- DIRECTIONS FOR THIS TASK
Your answer should consist only of the lines below from the one with "Age - Origins" through the one with "Assassin’s Creed II", copied exactly.

- THE DATA
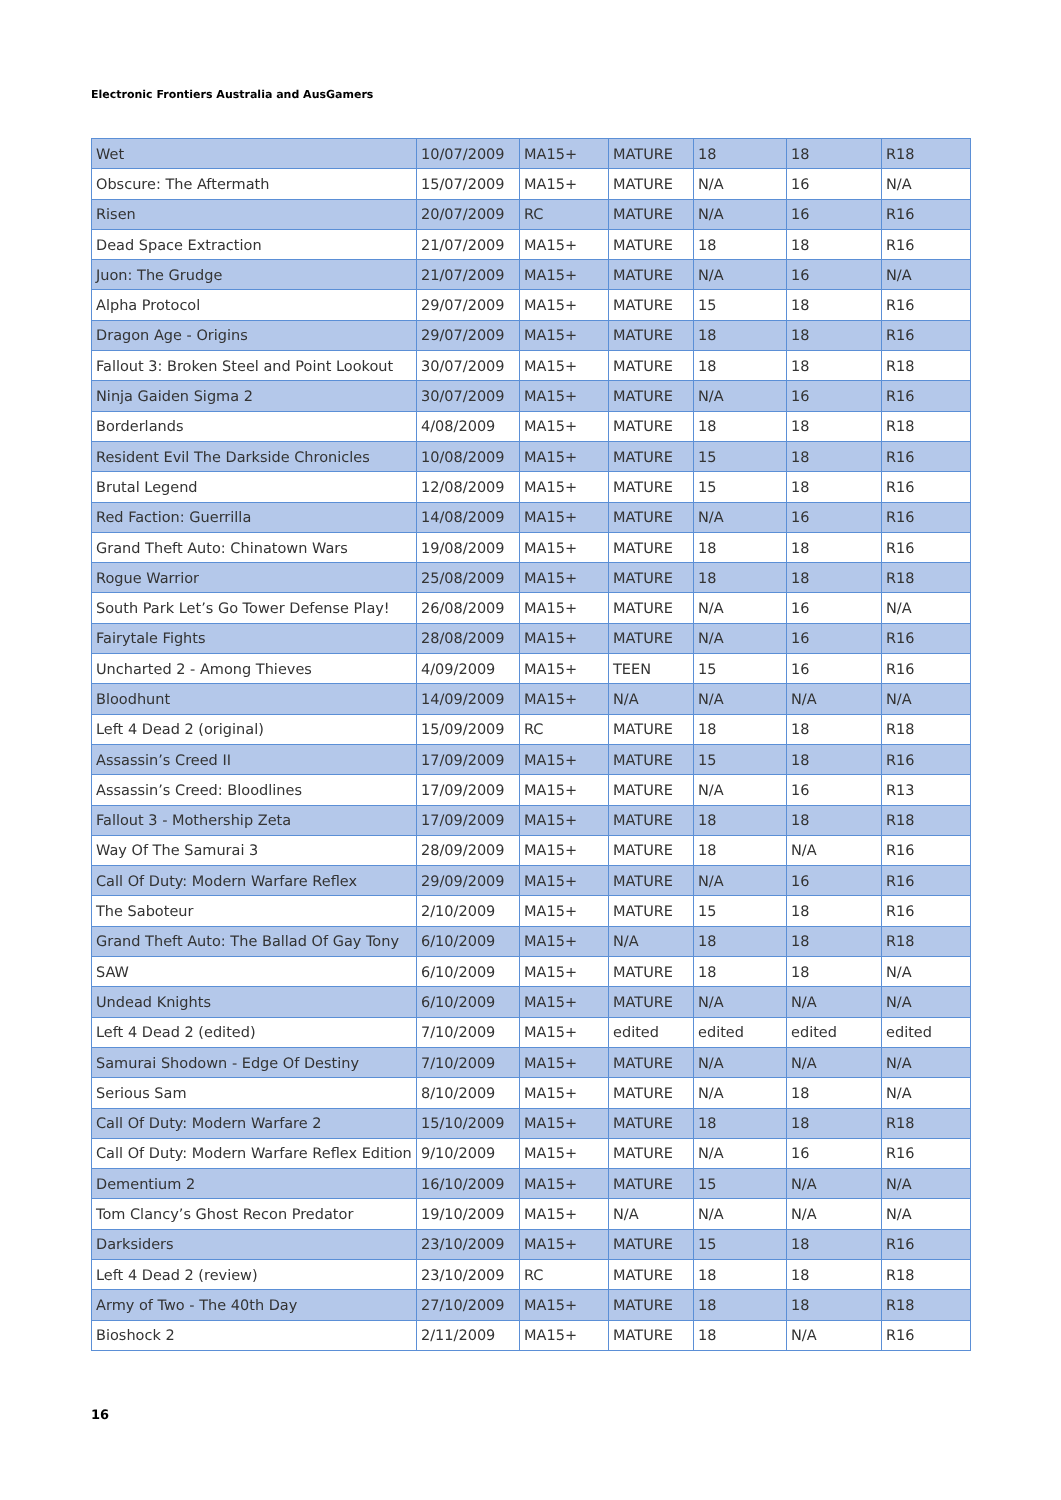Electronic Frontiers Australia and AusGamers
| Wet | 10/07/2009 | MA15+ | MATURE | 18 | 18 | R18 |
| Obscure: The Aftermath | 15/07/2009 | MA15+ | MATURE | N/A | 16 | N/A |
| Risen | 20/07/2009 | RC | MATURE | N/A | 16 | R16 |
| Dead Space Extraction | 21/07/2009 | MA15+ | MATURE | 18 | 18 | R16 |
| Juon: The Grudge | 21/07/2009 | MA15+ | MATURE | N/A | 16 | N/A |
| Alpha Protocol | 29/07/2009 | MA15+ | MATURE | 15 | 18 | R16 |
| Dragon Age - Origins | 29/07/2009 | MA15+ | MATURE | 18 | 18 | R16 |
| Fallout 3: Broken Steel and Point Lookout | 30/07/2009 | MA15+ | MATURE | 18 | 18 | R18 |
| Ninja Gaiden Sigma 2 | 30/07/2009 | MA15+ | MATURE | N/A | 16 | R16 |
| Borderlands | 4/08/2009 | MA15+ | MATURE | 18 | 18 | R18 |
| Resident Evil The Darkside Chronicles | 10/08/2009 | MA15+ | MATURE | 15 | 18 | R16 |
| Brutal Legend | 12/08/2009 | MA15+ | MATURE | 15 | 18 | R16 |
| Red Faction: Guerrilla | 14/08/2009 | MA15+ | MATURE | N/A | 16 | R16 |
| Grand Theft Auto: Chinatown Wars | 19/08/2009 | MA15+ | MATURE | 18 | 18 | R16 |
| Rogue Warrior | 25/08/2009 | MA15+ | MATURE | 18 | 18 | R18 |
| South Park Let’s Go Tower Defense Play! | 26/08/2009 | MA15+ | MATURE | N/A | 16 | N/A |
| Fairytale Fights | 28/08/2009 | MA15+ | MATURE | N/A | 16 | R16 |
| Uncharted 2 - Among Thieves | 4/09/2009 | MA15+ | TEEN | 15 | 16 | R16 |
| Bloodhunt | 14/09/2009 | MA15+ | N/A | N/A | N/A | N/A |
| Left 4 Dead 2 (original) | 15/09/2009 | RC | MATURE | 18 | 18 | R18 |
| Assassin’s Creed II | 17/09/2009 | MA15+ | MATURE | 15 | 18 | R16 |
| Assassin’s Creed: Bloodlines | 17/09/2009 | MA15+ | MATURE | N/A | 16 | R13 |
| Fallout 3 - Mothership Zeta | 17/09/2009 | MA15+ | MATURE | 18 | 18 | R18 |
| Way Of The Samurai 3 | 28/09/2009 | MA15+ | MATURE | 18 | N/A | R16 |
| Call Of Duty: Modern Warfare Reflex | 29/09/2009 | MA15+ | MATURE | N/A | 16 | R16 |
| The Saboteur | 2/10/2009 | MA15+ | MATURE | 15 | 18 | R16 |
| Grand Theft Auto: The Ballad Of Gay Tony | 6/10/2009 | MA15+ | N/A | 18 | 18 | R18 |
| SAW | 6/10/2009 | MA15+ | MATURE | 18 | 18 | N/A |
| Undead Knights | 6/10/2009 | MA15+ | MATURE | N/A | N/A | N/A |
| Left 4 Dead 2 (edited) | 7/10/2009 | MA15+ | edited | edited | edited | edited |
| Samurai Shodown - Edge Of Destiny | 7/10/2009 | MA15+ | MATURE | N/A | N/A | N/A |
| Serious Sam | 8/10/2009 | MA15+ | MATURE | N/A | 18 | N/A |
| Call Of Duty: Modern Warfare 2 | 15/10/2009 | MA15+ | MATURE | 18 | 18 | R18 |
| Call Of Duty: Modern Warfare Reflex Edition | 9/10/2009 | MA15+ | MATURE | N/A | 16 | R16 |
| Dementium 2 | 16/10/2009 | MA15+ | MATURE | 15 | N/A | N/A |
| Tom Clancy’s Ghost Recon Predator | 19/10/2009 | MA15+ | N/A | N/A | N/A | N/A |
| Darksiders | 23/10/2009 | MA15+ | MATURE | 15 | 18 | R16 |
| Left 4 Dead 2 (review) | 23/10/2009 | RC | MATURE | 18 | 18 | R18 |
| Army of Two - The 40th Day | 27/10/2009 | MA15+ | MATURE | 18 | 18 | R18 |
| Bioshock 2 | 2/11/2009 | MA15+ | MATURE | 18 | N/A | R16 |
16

- FINISHED EXERCISE
| Dragon Age - Origins | 29/07/2009 | MA15+ | MATURE | 18 | 18 | R16 |
| Fallout 3: Broken Steel and Point Lookout | 30/07/2009 | MA15+ | MATURE | 18 | 18 | R18 |
| Ninja Gaiden Sigma 2 | 30/07/2009 | MA15+ | MATURE | N/A | 16 | R16 |
| Borderlands | 4/08/2009 | MA15+ | MATURE | 18 | 18 | R18 |
| Resident Evil The Darkside Chronicles | 10/08/2009 | MA15+ | MATURE | 15 | 18 | R16 |
| Brutal Legend | 12/08/2009 | MA15+ | MATURE | 15 | 18 | R16 |
| Red Faction: Guerrilla | 14/08/2009 | MA15+ | MATURE | N/A | 16 | R16 |
| Grand Theft Auto: Chinatown Wars | 19/08/2009 | MA15+ | MATURE | 18 | 18 | R16 |
| Rogue Warrior | 25/08/2009 | MA15+ | MATURE | 18 | 18 | R18 |
| South Park Let’s Go Tower Defense Play! | 26/08/2009 | MA15+ | MATURE | N/A | 16 | N/A |
| Fairytale Fights | 28/08/2009 | MA15+ | MATURE | N/A | 16 | R16 |
| Uncharted 2 - Among Thieves | 4/09/2009 | MA15+ | TEEN | 15 | 16 | R16 |
| Bloodhunt | 14/09/2009 | MA15+ | N/A | N/A | N/A | N/A |
| Left 4 Dead 2 (original) | 15/09/2009 | RC | MATURE | 18 | 18 | R18 |
| Assassin’s Creed II | 17/09/2009 | MA15+ | MATURE | 15 | 18 | R16 |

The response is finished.